Copy out the forum thread on the 290 gallon tank for sale word for word, from start to finish.
** Text passage follows **
# FS:290 Gallon Tank



## Dustmaster (Oct 15, 2013)

I just got a brand new custom tank from Concept Aquariums. It just arrived today and the eurobrace was cracked. There are also a few scratches on one of the long lengths.
Tank is 90 x 24 x 31. Front and back panels are starphire. One side has a overflow. I will have a brand new replacement eurobrace that you can take and silicone and suddenly you have a brand new tank. Tank cost me over $3,000. Ill sell it for $1500.( Had to change price)


----------



## jbyoung00008 (May 16, 2011)

That's a beauty tank. Wish I had the room. Good luck with your sale


----------



## Dustmaster (Oct 15, 2013)

Brand new tank. Someone take it away. $1250


----------



## Dustmaster (Oct 15, 2013)

Price drop to $1000. Really need this gone.


----------



## Dustmaster (Oct 15, 2013)

bump. Have the new brace now. need this gone.


----------



## misdem (Jul 30, 2011)

Damn, I need this tank. Just don't have the ability to transport it atm.


----------



## davej (Apr 28, 2010)

misdem said:


> Damn, I need this tank. Just don't have the ability to transport it atm.


Uhaul rental and a couple of buddies?
That's how I moved my last tank purchase.


----------



## misdem (Jul 30, 2011)

davej said:


> Uhaul rental and a couple of buddies?
> That's how I moved my last tank purchase.


All my "well endowed" buddies are out of town on business. They all seem to have great timing. :lol:


----------



## Dustmaster (Oct 15, 2013)

I can help you out when you come and pick up. Thats not a problem.
** End of Text passage **
** Material provided follows **
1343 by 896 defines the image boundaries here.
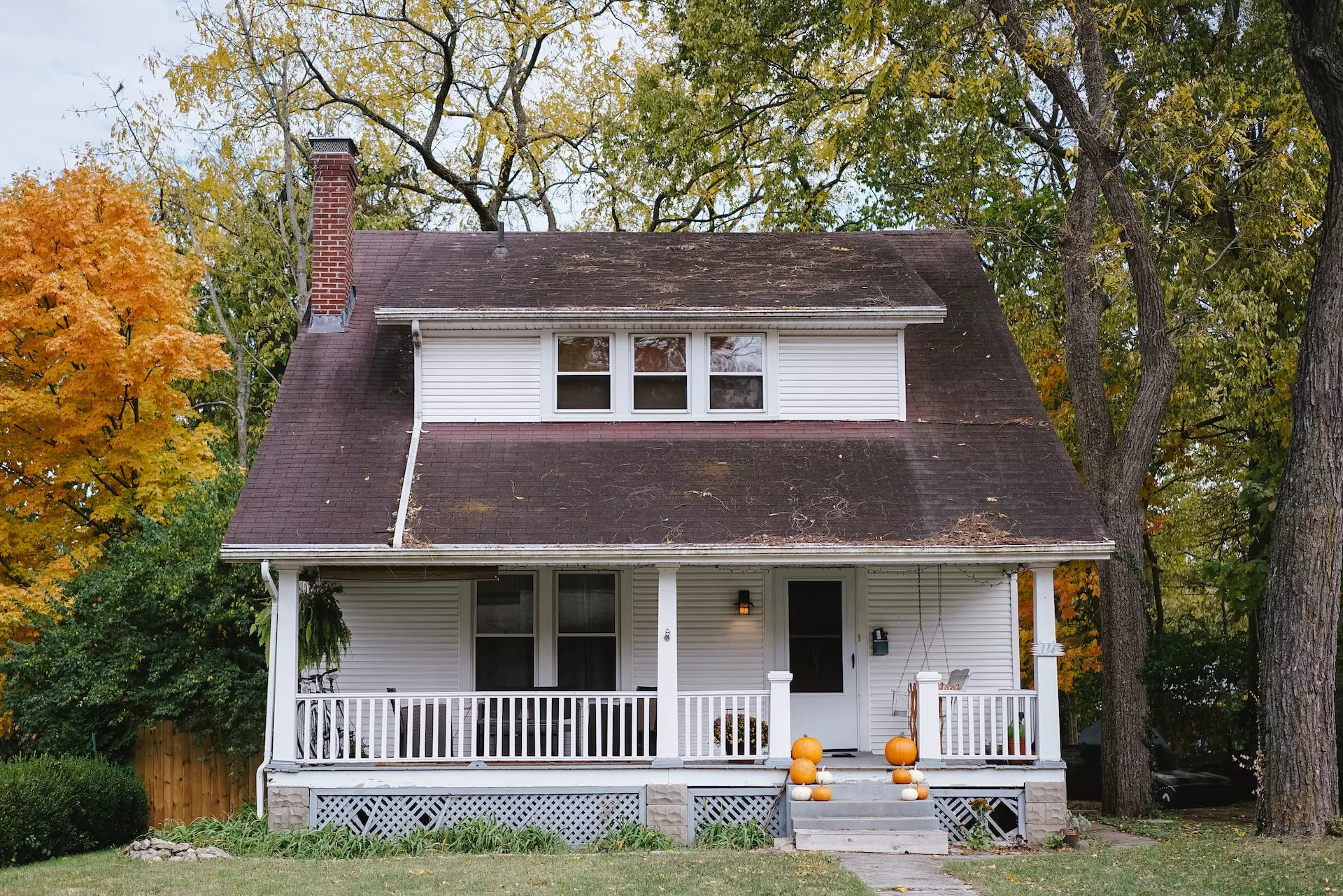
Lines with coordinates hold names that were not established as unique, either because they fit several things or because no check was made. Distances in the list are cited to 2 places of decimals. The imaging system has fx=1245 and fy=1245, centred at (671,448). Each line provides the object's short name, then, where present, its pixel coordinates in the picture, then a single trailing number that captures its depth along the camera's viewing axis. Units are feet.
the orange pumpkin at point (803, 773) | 41.83
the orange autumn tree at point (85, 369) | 59.77
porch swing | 47.34
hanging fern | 44.86
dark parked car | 58.80
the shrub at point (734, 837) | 41.47
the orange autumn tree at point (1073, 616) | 84.17
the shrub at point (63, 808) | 41.96
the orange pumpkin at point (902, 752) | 43.09
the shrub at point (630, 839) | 41.75
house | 43.11
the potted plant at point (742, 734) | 42.88
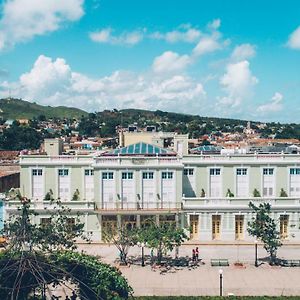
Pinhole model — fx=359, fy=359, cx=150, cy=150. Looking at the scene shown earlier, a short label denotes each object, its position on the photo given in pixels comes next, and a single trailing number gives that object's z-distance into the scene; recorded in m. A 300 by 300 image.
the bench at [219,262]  23.16
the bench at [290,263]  23.20
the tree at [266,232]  23.42
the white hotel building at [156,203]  27.55
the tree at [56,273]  14.59
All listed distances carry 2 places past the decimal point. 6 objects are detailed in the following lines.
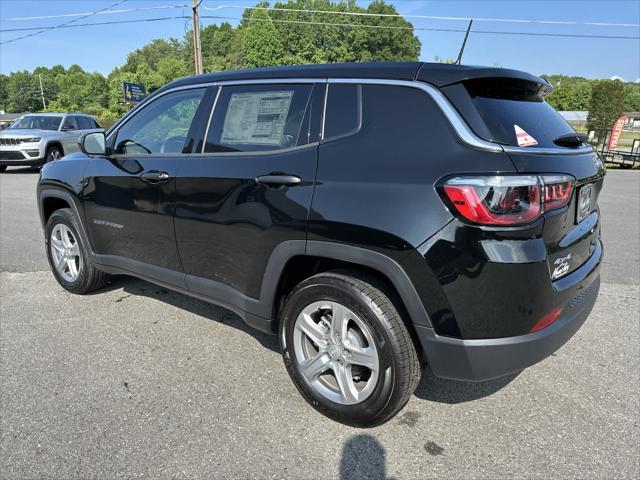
** End of Material provided **
#### Answer area
# FS:290 Gallon Tank



## Dustmaster (Oct 15, 2013)

I just got a brand new custom tank from Concept Aquariums. It just arrived today and the eurobrace was cracked. There are also a few scratches on one of the long lengths.
Tank is 90 x 24 x 31. Front and back panels are starphire. One side has a overflow. I will have a brand new replacement eurobrace that you can take and silicone and suddenly you have a brand new tank. Tank cost me over $3,000. Ill sell it for $1500.( Had to change price)


----------



## jbyoung00008 (May 16, 2011)

That's a beauty tank. Wish I had the room. Good luck with your sale


----------



## Dustmaster (Oct 15, 2013)

Brand new tank. Someone take it away. $1250


----------



## Dustmaster (Oct 15, 2013)

Price drop to $1000. Really need this gone.


----------



## Dustmaster (Oct 15, 2013)

bump. Have the new brace now. need this gone.


----------



## misdem (Jul 30, 2011)

Damn, I need this tank. Just don't have the ability to transport it atm.


----------



## davej (Apr 28, 2010)

misdem said:


> Damn, I need this tank. Just don't have the ability to transport it atm.


Uhaul rental and a couple of buddies?
That's how I moved my last tank purchase.


----------



## misdem (Jul 30, 2011)

davej said:


> Uhaul rental and a couple of buddies?
> That's how I moved my last tank purchase.


All my "well endowed" buddies are out of town on business. They all seem to have great timing. :lol:


----------



## Dustmaster (Oct 15, 2013)

I can help you out when you come and pick up. Thats not a problem.